Trois ans après la sortie de Refugiado qui décrivait la cavale d’une mère et de son jeune fils tentant d’échapper aux coups d’un conjoint violent, le nouveau film de Diego Lerman s’intéresse à nouveau au cas-limite d’un instinct maternel malmené par des événements extérieurs. Il s’agit ici de Malena, brillante doctoresse d’une quarantaine d’années, débarquée de Buenos Aires au fin fond de la campagne argentine pour récupérer le bébé qu’une femme sans le sou a accepté de lui donner en échange d’une prise en charge matérielle. Impatiente de voir son désir de mère se réaliser, Malena est de tous les plans, fébrile et agitée, en interaction permanente avec tous les locaux qui trempent plus ou moins dans la magouille. Empathique au possible, la caméra nerveuse du réalisateur colle au plus près du personnage, s’attachant à rendre palpable chaque obstacle susceptible de contrarier son futur projet. Tout en éclairages naturels, la mise en scène s’échine à décrire un environnement aux contours indéchiffrables, où les espaces (les murs de l’hôpital, les habitacles de voiture et les bureaux isolés) semblent toujours avoir quelque chose à dissimuler. Avec une certaine dextérité, le réalisateur parvient à capter le délitement du temps qui sépare Malena du moment où elle pourra s’enfuir avec le bébé tant attendu, laissant éclore à quelques instants ce que la situation comporte d’étrangeté sournoise.
Charger la barque
Seulement, Diego Lerman ne parvient pas à s’en tenir à ce dispositif minimaliste. Rapidement, il multiplie les effets soulignant de manière trop littérale la voie dangereuse empruntée par la doctoresse. D’un accident de voiture à une attaque d’insectes, tout concourt à mettre la protagoniste en position d’extrême vulnérabilité, incapable de réagir comme il faut face à des demandes qui paraissent de plus en plus intéressées.
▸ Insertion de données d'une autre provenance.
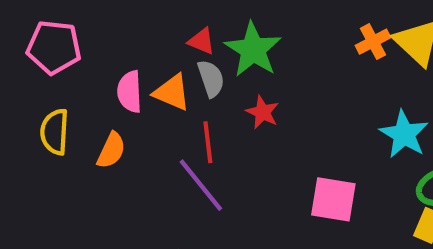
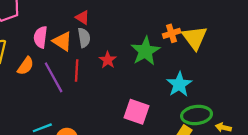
green star: (253, 50) -> (145, 51), moved
purple line: (201, 185) -> (54, 77), moved

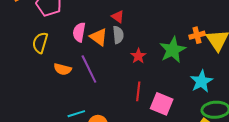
orange semicircle: (26, 66) -> (63, 69), moved, turned 66
red line: (77, 71) -> (138, 91), moved

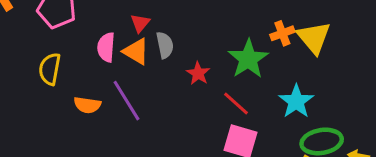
red triangle: (118, 17) -> (140, 23), moved, turned 40
red line: (138, 91) -> (236, 103), moved, turned -48

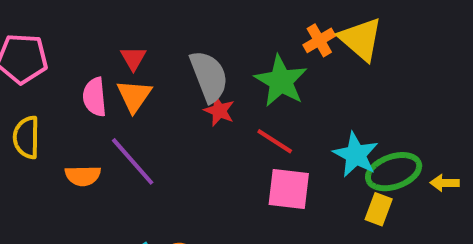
gray semicircle: (165, 45) -> (209, 76), moved, size x1.5
orange triangle: (136, 51) -> (134, 96), turned 44
cyan star: (296, 101) -> (356, 155), moved

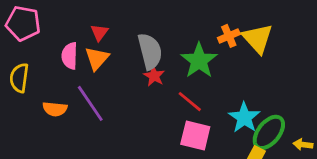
green ellipse: (394, 172) -> (269, 132), turned -39

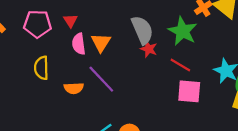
red triangle: (99, 33) -> (70, 21), moved

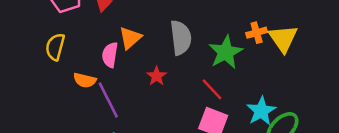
pink semicircle: (79, 44) -> (110, 55), moved
red star: (149, 49) -> (157, 76), moved
purple line: (101, 79) -> (108, 100), moved

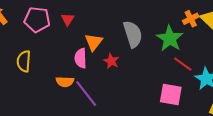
yellow semicircle: (55, 47) -> (24, 61), moved
red star: (157, 76) -> (111, 61), moved
red line: (212, 89) -> (183, 64), moved

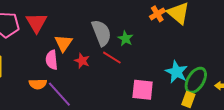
red triangle: (68, 19) -> (36, 23), size x1.6
green star: (170, 39) -> (125, 39), moved, size x0.6
red line: (183, 64) -> (112, 58), moved

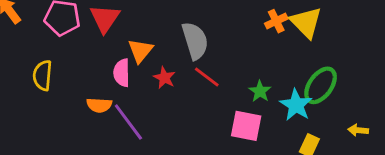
green star: (125, 39) -> (260, 91), moved
green ellipse: (196, 80) -> (321, 85), moved

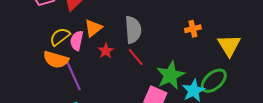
yellow triangle: (306, 22) -> (229, 45), moved
yellow semicircle: (43, 75) -> (60, 37), moved, turned 35
green star: (260, 91) -> (170, 75), size x1.8
orange semicircle: (99, 105) -> (56, 60), size x1.4

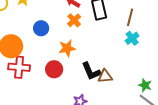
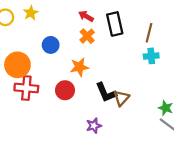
cyan cross: (132, 38) -> (151, 56), turned 32
brown triangle: (105, 76) -> (121, 98), turned -42

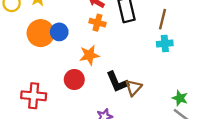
orange cross: (87, 36) -> (97, 23), turned -32
orange circle: (17, 65) -> (41, 33), moved
red cross: (26, 88) -> (34, 96), moved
Par moments, le réalisateur réussit avec un certain brio à cristalliser l’enjeu autour d’un détail, comme par exemple le fait d’obliger la mère biologique à porter l’enfant en sortant de l’hôpital pour éviter d’éveiller les soupçons. Mais à force de recroqueviller le propos sur l’impatience de Malena, Notre enfant se vide rapidement de tout autre enjeu. Tout au plus soulignera-t-on l’injustice des inégalités sociales inhérentes à l’existence de tels contrats, donnant au passage une image peu aimable de l’héroïne, monstre d’égoïsme qui découragerait n’importe quel militant en faveur de la GPA. Pourtant, nul doute que le film voudrait nous faire adhérer au parcours du combattant de la jeune femme : mais à force de répéter les mises à l’épreuve (le contrôle de police) et les décisions prises en dépit du bon sens (l’enlèvement), le scénario ne fait que trahir (involontairement ?) l’absence de hauteur de vue d’un personnage obnubilé par cette adoption censée réparer un traumatisme plus ancien. L’obsession qui contamine littéralement tout le film et dans lequel il aurait pu puiser son énergie se retourne malheureusement contre lui : le résultat se limite à une opposition trop schématique entre deux mondes que tout oppose et qui ne parviendront jamais à se compléter dans leurs manques respectifs.